Mary Lou McDonald (centre) and Michelle O’Neill (right), outside the Houses of Parliament in London.
Mary Lou McDonald (centre) and Michelle O’Neill (right), outside the Houses of Parliament in London. Photograph: Peter Nicholls/Reuters

Sinn Féin has said Theresa May has no viable plan for restoring power-sharing in Northern Ireland, claiming she is “facilitating” a DUP blocking of progress.

Speaking after a meeting with the prime minister, Sinn Féin’s newly installed leader, Mary Lou McDonald, said she feared “entrenchment and drift” in efforts to resurrect devolved institutions at Stormont, which collapsed 13 months ago.

“We can only surmise from the meeting with the British prime minister that the government does not have a plan, there is not a viable plan for carving a path to the restoration of the institutions,” McDonald said.

She accused the government of engaging in a period of reflection which could create a dangerous political vacuum and reiterated calls for an intergovernmental conference including Dublin.

“Any political vacuum is extremely dangerous,” said McDonald after her first meeting with May since she took over from Gerry Adams.

Republicans and their former Stormont coalition partners the DUP held separate meetings with May at the House of Commons on Wednesday.

The DUP said it hoped Westminster would set out a new budget for Northern Ireland “in weeks”, as efforts to restart talks about power-sharing failed to advance.

The leader of Sinn Féin in Northern Ireland, Michelle O’Neill, said that while no progress had been made she still believed there was a way forward to a solution that did not involve direct rule from London.
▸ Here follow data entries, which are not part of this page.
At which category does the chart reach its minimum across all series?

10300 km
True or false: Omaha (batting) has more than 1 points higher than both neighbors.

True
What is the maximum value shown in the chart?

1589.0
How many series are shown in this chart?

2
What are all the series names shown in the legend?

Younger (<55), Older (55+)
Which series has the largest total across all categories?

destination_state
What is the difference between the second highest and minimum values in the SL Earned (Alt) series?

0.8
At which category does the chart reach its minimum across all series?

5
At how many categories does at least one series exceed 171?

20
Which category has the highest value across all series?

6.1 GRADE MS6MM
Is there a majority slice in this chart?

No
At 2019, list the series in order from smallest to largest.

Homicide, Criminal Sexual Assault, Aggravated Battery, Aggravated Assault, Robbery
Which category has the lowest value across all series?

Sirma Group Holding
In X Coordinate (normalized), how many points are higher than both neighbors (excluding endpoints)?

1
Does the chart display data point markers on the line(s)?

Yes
Northern Ireland has been without devolved government since January last year and efforts to get the DUP and Sinn Féin to agree a return to Stormont have repeatedly failed.

The DUP leader, Arlene Foster, has asked the Northern Ireland secretary, Karen Bradley, to set a budget and take key decisions on schools, infrastructure and hospitals as a matter of urgency.

Speaking outside Westminster after meeting with the prime minister, Foster said: “I am hopeful it [budget decisions] will happen in weeks and that it will set out the trajectory for public services in Northern Ireland.”

She said the region had “the worst waiting lists” in the NHS and this needed to be addressed urgently along with other issues such as healthcare reform and mental health care.

Her party colleague Nigel Dodds MP added that the party wanted to see devolved government reinstated.

The meetings with May come a week after talks in Belfast collapsed, prompting some unionists to call for direct rule from Westminster.

After meetings with May and Bradley, O’Neill said the government kept talking about “reflective periods” which was the opposite of what was needed.

She accused the DUP of “blatant disregard” and “disrespect” for the peace agreement.

Among the issues that hit the buffers were Sinn Féin’s demand for an Irish language act, which O’Neill said had been a commitment made in the Good Friday agreement 20 years ago that had yet to be delivered.

She said the DUP “never embraced those commitments” and “disrespected everything” about Irish nationalists.

The DUP has argued that in the absence of devolution the government has to step in on budgetary decisions. “We can’t continue to have Northern Ireland left in limbo as it has been in the last 13 months,” Dodds said.

“We simply want a common sense interim position, whereby ministers are taking decisions, budgets are being set, whilst we continue to work through the issues.”

Sinn Féin opposes any move towards direct rule and has called for a “British-Irish intergovernmental conference”, something supported by the Irish taoiseach, Leo Varadkar.

The conference would allow British and Irish ministers to design a way forward if the Northern Ireland parties cannot agree a deal.